Koordinator Komite Pemilih Indonesia (Tepi) Jeirry Sumampow menilai, pengumuman verifikasi parpol baru yang disampaikan oleh Menkumham Amir Syamsuddin dengan memberikan toleransi perbaikan berkas sampai 23 September 2011 adalah bentuk pelanggaran.
"Padahal pendaftaran sudah ditutup pada 23 agustus 2011. Artinya, jeda perbaikan berkas itu sudah sedemikian longgar diberikan kepada partai-partai baru. Artinya, jika sekarangg masih diberi kelonggaran untuk perbaikan berkas, berarti Kemenkumham melanggar undang-undang dan juga peraturan yang dibuatnya sendiri," kata Jeirry di Jakarta, Sabtu (12/11).

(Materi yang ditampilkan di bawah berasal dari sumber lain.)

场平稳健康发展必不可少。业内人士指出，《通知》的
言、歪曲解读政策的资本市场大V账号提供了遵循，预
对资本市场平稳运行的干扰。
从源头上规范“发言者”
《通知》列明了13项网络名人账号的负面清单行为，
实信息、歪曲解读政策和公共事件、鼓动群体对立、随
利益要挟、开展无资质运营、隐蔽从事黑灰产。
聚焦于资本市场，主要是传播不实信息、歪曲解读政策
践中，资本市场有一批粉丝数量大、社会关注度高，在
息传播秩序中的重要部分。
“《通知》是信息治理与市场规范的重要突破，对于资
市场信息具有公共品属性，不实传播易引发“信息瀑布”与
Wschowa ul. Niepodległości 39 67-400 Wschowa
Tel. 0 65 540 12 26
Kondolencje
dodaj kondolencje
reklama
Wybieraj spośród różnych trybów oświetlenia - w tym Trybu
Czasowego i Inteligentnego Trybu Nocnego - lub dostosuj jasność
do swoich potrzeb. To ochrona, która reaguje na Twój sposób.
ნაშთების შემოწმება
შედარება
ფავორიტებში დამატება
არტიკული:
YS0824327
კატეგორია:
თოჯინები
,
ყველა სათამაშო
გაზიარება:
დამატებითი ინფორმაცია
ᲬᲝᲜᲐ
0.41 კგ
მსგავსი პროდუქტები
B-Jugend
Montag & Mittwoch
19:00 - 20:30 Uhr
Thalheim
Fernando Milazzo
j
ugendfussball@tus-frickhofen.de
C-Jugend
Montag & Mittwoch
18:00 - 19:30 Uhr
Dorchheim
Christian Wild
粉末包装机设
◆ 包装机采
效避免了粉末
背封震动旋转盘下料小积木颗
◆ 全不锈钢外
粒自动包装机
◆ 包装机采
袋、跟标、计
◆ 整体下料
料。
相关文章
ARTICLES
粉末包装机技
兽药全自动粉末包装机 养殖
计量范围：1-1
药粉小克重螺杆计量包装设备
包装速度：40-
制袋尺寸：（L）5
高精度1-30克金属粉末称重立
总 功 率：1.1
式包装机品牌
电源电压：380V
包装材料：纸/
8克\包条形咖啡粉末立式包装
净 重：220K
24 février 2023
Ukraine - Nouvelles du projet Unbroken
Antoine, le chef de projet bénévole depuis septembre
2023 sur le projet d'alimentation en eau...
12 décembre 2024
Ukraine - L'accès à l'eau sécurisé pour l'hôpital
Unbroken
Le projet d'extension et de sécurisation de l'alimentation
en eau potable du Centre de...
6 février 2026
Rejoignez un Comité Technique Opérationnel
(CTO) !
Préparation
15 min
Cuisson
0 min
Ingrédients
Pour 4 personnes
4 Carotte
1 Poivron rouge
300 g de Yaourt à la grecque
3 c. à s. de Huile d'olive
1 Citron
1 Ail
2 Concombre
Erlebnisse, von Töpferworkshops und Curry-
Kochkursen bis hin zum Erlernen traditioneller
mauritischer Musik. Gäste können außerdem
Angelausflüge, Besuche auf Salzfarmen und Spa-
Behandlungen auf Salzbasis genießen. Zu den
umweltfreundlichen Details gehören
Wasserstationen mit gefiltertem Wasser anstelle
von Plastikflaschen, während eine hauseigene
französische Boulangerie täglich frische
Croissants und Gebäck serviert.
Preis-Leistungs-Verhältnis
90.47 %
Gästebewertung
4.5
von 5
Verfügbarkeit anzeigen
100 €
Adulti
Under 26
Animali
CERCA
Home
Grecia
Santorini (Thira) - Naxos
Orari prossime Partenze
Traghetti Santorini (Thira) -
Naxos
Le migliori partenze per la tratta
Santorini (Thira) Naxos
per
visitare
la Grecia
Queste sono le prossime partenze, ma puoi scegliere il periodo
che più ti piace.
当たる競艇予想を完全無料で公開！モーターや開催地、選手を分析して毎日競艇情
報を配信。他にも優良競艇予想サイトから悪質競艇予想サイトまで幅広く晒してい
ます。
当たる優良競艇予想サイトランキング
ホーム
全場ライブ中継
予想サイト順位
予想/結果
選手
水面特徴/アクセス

Menurut dia, pemunduran pengumuman partai baru selain NasDem, menunjukkan Kemenkumham telah membangun preseden buruk tentang tidak adanya kepastian hukum di negeri ini. Menurut dia, jika memang hanya NasDem yang lolos, Kemenkumhan harusnya umumkan sajja bahwa hanya NasDem saja yang memenuhi syarat.
"Langkah Kemenkumham yang kembali memberikan waktu bagi parpol yang tidak lolos verifikasi untuk melengkapi syarat administrasi, jelas menimbulkan kecurigaan," ujarnya.
Bahkan Jeirry menduga ada permainan kotor antara pihak-pihak di Kemenkumham dengan parpol-parpol baru itu.
"Seharusnya kalau memang begitu hasilnya, kenapa tidak ditunda saja pengumumannya. Percuma saja diumumkan, tapi masih diberinya kesempatan bagi parpol yang belum lolos untuk memperbaikinya agar nantinya bisa lolos," tandasnya.